The Museum Of Ice Cream Offers A Lot Of Sugary Instagramable Shots, But Not Much Substance
by Heather Cassell
I don’t know what I really expected out of a museum about ice cream.
If I was more imaginative like my friend, Girl Roamer Emily, I would have dressed more appropriately for our day at the Museum of Ice Cream. Camped it up a bit. Dressed the part in outrageously girlish pink.
It just might have put me in a different mindset. One that didn’t expect much more than a fun late morning outing with my friends at the most popular museum that is not really a museum, but an Instagram playground.
Novelty
It was a novelty when I bought the tickets after my niece alerted me that a new round of sales was about to open last fall.
Tickets to the museum have been hot, selling out in minutes if not seconds. Ticket sales haven’t slowed down since the museum opened in San Francisco nearly a year ago. The founders simply continue to extend its stay on Grant Avenue in the heart of Union Square. It’s most recent round of timed ticket sales open September 8.
The museum came to San Francisco after a hugely successful star-studded run in Los Angeles in 2017 and causing a sensation in New York, where it first launched in 2016.
The museum, founded by Laguna Beach, California native and Parsons alumna Maryellis Bunn and Lightbox CEO Manish Vora, who formerly worked on Wall Street, isn’t loved by everyone. San Franciscans have protested the uber popular sprinkles pool. Even though there’s an air shower to remove the sprinkles after rolling around in the pool for our allotted four minutes, I still ended up unknowingly taking some home with me and probably trekking some out onto the street to my fellow San Franciscans ire. I have no idea what the sprinkles are made of, but they have been causing an environmental concern.
That sticky issue aside…
A Little Bit About Ice Cream
First, you are welcomed in a small group where you announce your favorite ice cream and pick your ice cream name. I forgot mine.

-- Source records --
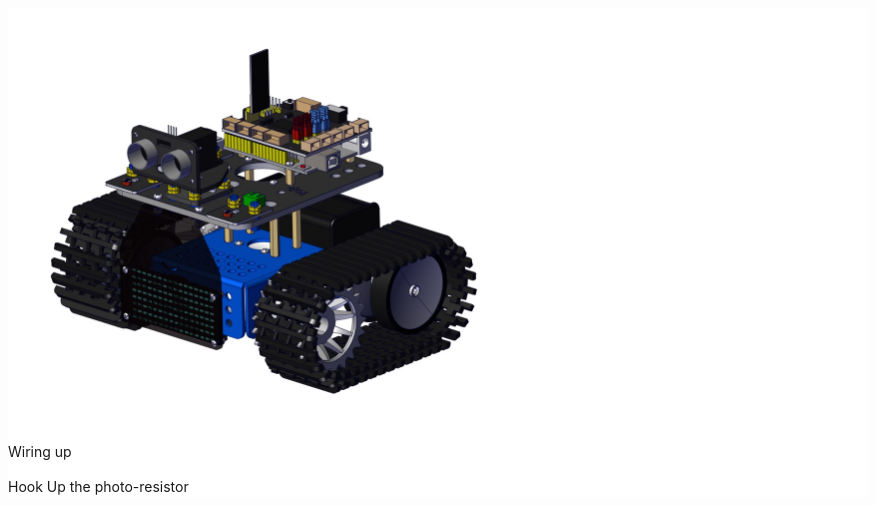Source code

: <p><img src="/media/87cb59391ecda4a3b9e707f7b268a823.jpeg" style="width:5.32153in;height:4.325in" /></p></td>
<td></td>
</tr>
<tr class="odd">
<td>Wiring up</td>
<td></td>
</tr>
<tr class="even">
<td><p>Hook Up the photo-resistor</p>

-- Your assignment --
Answer these about the museum review:
1. In what city and year did the museum first launch?
2. How long was the allotted time in the sprinkles pool?
3. On what street is the museum's San Francisco location?

-- Task solution --
1. New York, 2016
2. Four minutes
3. Grant Avenue